Search code examples
pythonpandasloops

For loop in Pandas allows applying some changes to the df whereas discarding others


When having multiple df's to which similar changes need to be made I usually tend to use a for loop as a quick solution to avoid repetitive work.

I understand that the df change happening in the loop is being applied to a copy. So for some methods I can overcome that with the 'inplace' parameter where available. Unfortunately for things like filtering I don't seem to have such an option. Below are examples of a code where I try to filter on rows where the date is higher or equal then the variable 'now'. Regarding the same filtering outside of the loop it will work correctly so it's not the matter of incorrect dtype or lack of data to be filtered out. Below are my code examples and would like to learn if the incorrect result is due to my poor knowledge or there are specific limitations and if so how do more experience users tackle this:

original code:

now = pd.to_datetime(date.today(), format='%Y%m%d')

for df in df_list:
    df.dropna(how='all', axis=1, inplace=True)
    df['Valid From Converted'] = pd.to_datetime(df['Valid From'], format='%Y%m%d')
    df['to Converted'] = pd.to_datetime(df['to'], format='%Y%m%d')
    df = df[df['to Converted'] >= now]

enumerate approach:

now = pd.to_datetime(date.today(), format='%Y%m%d')
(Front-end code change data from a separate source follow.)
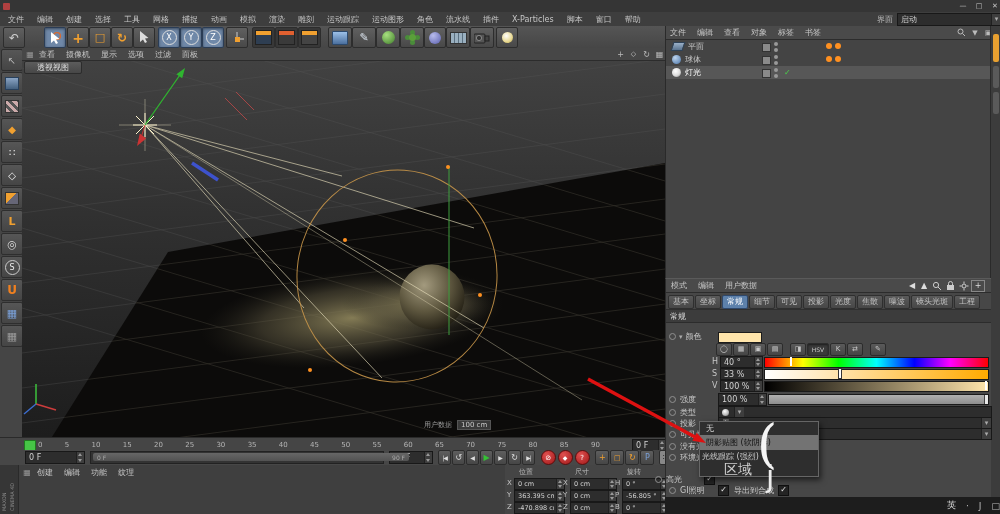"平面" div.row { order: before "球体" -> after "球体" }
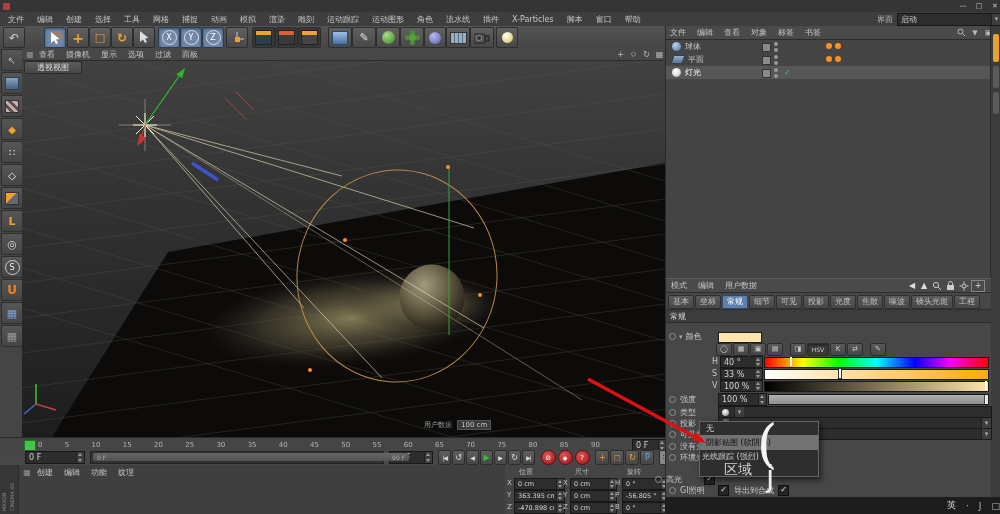"灯光对象 [灯光]" div.row { html: none -> <div> <span></span> <span>灯光对象 [灯光]</span> </div> }
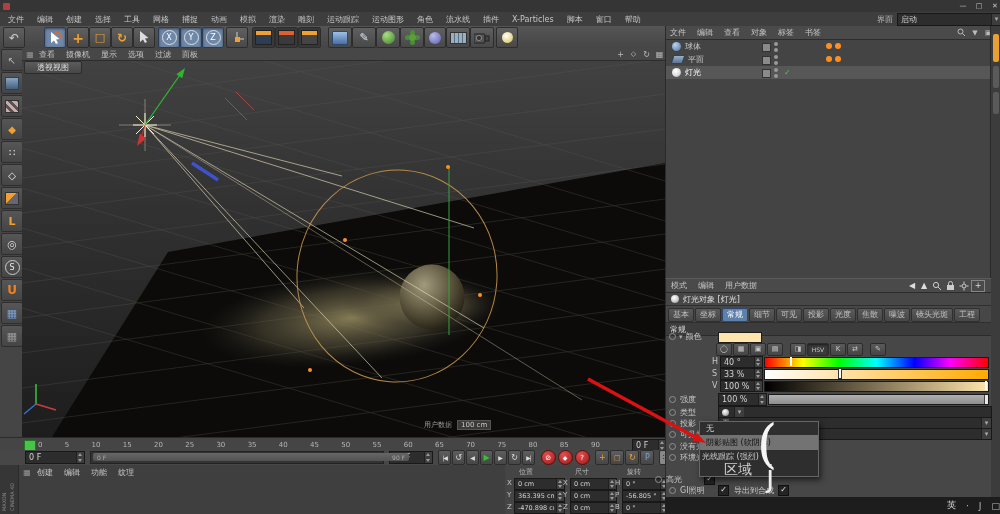"区域" div.row { font-size: 14px -> 10px; padding-left: 24px -> 4px }
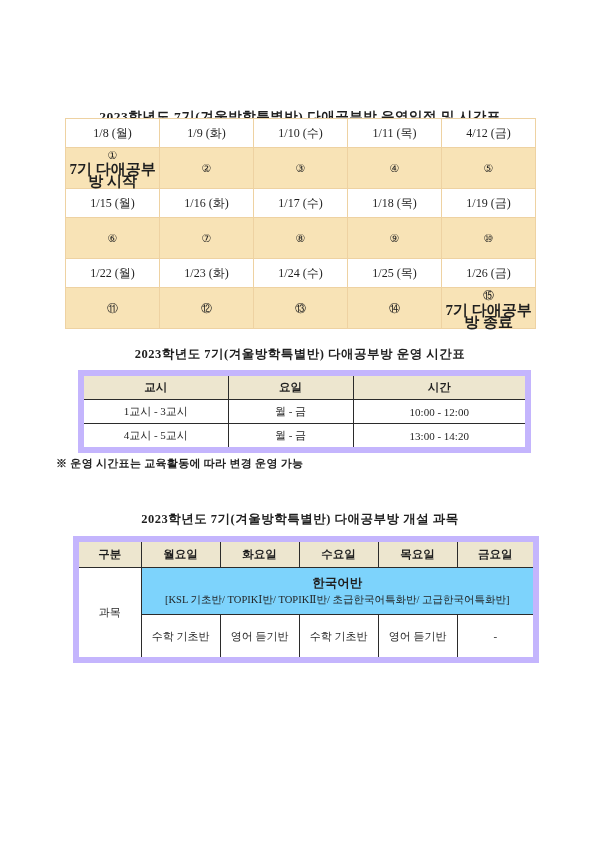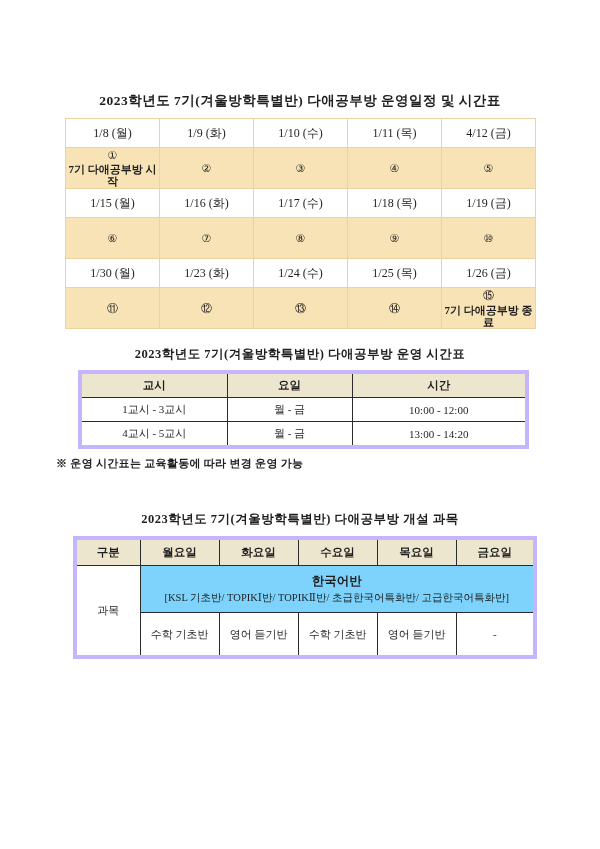"2023학년도 7기(겨울방학특별반) 다애공부방 운영일정 및" div.doc-title { top: 92px -> 108px }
for i, df in enumerate(df_list):
    df.dropna(how='all', axis=1, inplace=True)
    df['Valid From Converted'] = pd.to_datetime(df['Valid From'], format='%Y%m%d')
    df['to Converted'] = pd.to_datetime(df['to'], format='%Y%m%d')
    df = df[df['to Converted'] >= now]
    df_list[i] = df

range approach:

for i in range(len(df_list)):
    df_list[i].dropna(how='all', axis=1, inplace=True)
    df_list[i]['Valid From Converted'] = pd.to_datetime(df_list[i]['Valid From'], format='%Y%m%d')
    df_list[i]['to Converted'] = pd.to_datetime(df_list[i]['to'], format='%Y%m%d')
    df_list[i] = df_list[i][df_list[i]['to Converted'] >= now]

Solution

  • For code clarity, durability, and maintainability, avoid relying on side-effects but explicitly assign objects. One approach can be to define a method to handle the multiple step operations and call it in a list comprehension:

    def proc_frame(df):
        df = df.dropna(how='all', axis=1)
        df['Valid From Converted'] = pd.to_datetime(df['Valid From'], format='%Y%m%d')
        df['to Converted'] = pd.to_datetime(df['to'], format='%Y%m%d')
        return df[df['to Converted'] >= now]
    
    new_df_list = [proc_frame(df) for df in df_list]
    

    Additionally, consider chaining lines in right hand side methods like assign and query to avoid the df calls.

    def proc_frame(df):
        return (
            df.dropna(how='all', axis=1)
              .assign(**{
                  'Valid From Converted': lambda x: pd.to_datetime(x['Valid From'], format='%Y%m%d'),
                  'to Converted': lambda x: pd.to_datetime(x['to'], format='%Y%m%d')
              })
              .query('`to Converted` >= @now')
        )
    new_df_list = [proc_frame(df) for df in df_list]